Vacant, abandoned, and deteriorated (VAD) properties—sometimes called “blighted” properties—harm public health, lower surrounding property values, drain municipal resources, and overall hurt a community’s sense of stability and pride in their neighborhood. Creative placemaking can turn these vacant spaces into vibrant places and advance community-centered revitalization. 

Creative placemaking on VAD properties looks different across each project and community. These projects can big, like Gary, Indiana’s Union Station Revival, which converted the 4,000 square foot space into a cultural hub and economic driver for the city. Or they can be small-scale, like Pegasus Garden, where a formerly vacant lot is now home to a communal garden on the East Side of Lansing, Michigan. 

Some projects are permanent fixtures, such as The King’s Canvas in Montgomery, Alabama. A formerly vacant commercial storefront, The King’s Canvas now provides vital access to art supplies and entrepreneur trainings, opportunities for artists to show and sell their art, and serves as a community hub for the broader west side neighborhood.  

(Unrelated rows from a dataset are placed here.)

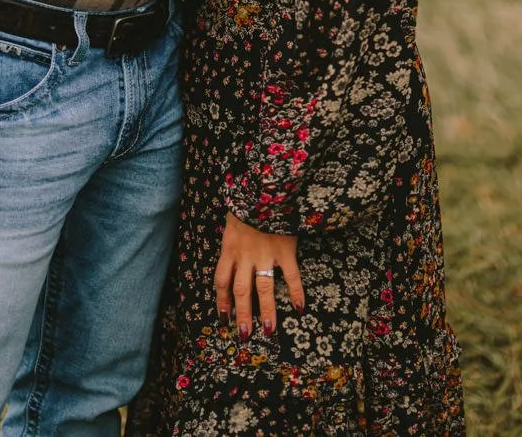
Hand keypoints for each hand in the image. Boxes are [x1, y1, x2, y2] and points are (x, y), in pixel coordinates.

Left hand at [213, 212, 303, 338]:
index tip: (224, 319)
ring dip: (266, 311)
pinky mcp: (285, 249)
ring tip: (268, 330)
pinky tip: (299, 308)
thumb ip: (232, 241)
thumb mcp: (232, 221)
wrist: (265, 187)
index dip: (222, 301)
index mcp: (229, 248)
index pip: (221, 281)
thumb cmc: (246, 202)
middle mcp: (245, 255)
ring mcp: (265, 254)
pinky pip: (291, 275)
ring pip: (264, 289)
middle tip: (244, 335)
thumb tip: (231, 261)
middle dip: (242, 315)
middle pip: (241, 291)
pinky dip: (296, 292)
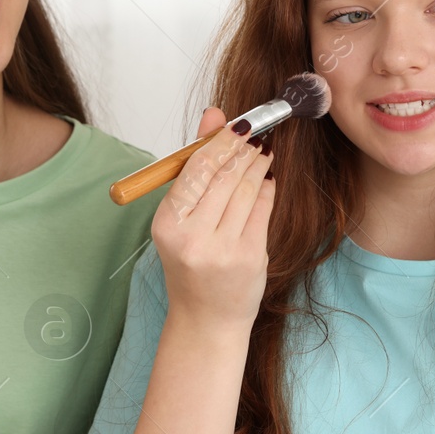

Other projects can be temporary. Community leaders in Fitchburg, Massachusetts constructed light sculptures that illuminated Riverfront Park for the Leap Year Lights Festival. On February 29, 2020, during the coldest night of the year, approximately 300 community members came to observe the sculptures and participate in activities that brought neighborhood residents together.  

The process of engaging community through arts and culture can provide healing, hope, and inspiration. A Funeral for a Home in Philadelphia, Pennsylvania is one such example. A collaborative between Temple Contemporary and the City’s Office of Arts, Culture, and the Creative, the project aims to tell stories of Philadelphia’s vanishing homes through the recognition and celebration of a single row home, neighborhood, community of stories, and art. 

Common goals for creative placemaking on problem properties include activating underutilized spaces, building a sense of community between residents, and engaging artists. But importantly, each effort is united in that it is shaped by the neighbors and neighborhoods where it happens. 

How does creative placemaking help communities? 

Creative placemaking affects positive change for people and places. It amplifies existing community culture and transforms how residents—and the greater community—feel about historically disinvested neighborhoods.  

In the case of vacant, abandoned, and deteriorated properties, creative placemaking helps by giving these properties new purpose in positively contributing, rather than harming, a neighborhood. By transforming a vacant or underutilized property into a space created by, with, and for the community, it stimulates neighborhood pride, helps build wealth, and creates better health outcomes and economic opportunities for neighbors.  

Creative placemaking is about more than just creating artistic attractions. It connects to community identity through arts and culture, leveraging creative expression to uplift neighborhoods and the people who live there. Creative placemaking can help communities understand their past, examine their history, and together look ahead toward a more vibrant future.